Nachstehend sind einige neue EU-Vorschriften aufgeführt, die erhebliche Auswirkungen auf die Hersteller steriler Arzneimittel aus aller Welt haben werden:

Anforderungen an Containment-Systeme

RABS und Isolatoren. In Anhang 1 wird die Verwendung von Restricted Access Barrier Systems (RABS) oder Isolatoren als vorgesehene Mindestmaßnahme angegeben, um die Aufrechterhaltung der für Bereiche der Klasse A vorgesehenen Bedingungen zu gewährleisten. In Abschnitt 4.3 wird darauf hingewiesen, dass ihre Verwendung in der CCS in Betracht gezogen und jeder alternative Ansatz begründet werden sollte. Der Anhang 1 enthält keine Elemente, die die Beibehaltung bestehender Abfüllanlagen oder neu errichteter Anlagen mit alternativen Systemen zu RABS oder Isolatoren rechtfertigen würden.
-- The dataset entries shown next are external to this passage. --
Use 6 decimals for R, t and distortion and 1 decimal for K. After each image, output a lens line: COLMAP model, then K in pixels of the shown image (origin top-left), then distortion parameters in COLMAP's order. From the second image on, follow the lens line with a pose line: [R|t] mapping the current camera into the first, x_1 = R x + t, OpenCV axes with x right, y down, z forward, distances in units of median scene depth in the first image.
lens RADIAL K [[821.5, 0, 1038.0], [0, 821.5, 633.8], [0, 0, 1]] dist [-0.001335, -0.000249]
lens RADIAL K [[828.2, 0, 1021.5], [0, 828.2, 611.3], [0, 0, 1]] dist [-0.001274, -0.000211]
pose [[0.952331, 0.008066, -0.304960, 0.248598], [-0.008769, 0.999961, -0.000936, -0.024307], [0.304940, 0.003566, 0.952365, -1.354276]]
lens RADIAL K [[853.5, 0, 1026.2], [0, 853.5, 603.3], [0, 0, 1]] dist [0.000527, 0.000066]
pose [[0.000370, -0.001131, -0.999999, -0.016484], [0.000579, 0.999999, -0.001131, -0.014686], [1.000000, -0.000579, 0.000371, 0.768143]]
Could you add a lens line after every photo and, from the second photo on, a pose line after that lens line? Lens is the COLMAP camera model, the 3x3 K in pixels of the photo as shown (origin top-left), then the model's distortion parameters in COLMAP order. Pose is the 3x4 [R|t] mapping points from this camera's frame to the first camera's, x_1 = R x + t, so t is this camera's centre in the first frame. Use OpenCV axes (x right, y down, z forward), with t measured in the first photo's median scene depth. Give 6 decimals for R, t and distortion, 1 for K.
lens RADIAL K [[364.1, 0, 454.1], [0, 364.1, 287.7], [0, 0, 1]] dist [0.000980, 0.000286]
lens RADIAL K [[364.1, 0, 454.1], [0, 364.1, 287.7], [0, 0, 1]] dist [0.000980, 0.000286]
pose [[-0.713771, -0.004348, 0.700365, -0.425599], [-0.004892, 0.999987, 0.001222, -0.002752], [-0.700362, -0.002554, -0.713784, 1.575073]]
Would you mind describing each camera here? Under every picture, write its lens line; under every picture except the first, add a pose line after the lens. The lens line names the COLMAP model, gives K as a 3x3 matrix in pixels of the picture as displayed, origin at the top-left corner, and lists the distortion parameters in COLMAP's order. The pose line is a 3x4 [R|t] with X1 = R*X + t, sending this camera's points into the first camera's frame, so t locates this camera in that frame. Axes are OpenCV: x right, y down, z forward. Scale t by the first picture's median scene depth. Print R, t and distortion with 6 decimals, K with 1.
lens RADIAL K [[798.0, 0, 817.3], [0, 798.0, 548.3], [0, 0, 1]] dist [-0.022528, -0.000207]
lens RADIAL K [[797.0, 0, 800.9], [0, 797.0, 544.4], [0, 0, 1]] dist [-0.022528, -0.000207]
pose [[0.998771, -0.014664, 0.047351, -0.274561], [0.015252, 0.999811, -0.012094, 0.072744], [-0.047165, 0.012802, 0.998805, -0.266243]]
Neue Kriterien für die aseptische Behandlung

Klasse A = „kein Wachstum“. In der Fassung des Anhangs 1 aus dem Jahr 2008 wurde für Luft- und Oberflächenproben in Bereichen der Klasse A ein mikrobielles Wachstum von weniger als 1 KBE gefordert. Da eine koloniebildende Einheit (KBE) notwendigerweise ein ganzzahliger Wert ist, könnte man zu dem Schluss kommen, dass die Anforderung tatsächlich null (0) KBE betrug. In Anhang 1 wurden die Werte jedoch als Durchschnittswerte beschrieben, wobei die seltene Abweichung in einem Bereich der Klasse A berücksichtigt wurde. In der neuen Fassung (2022) wird die Obergrenze für mikrobiologische Kontamination in Bereichen der Klasse A auf „kein Wachstum“ festgelegt und gibt an, dass „jegliches Wachstum untersucht werden sollte“.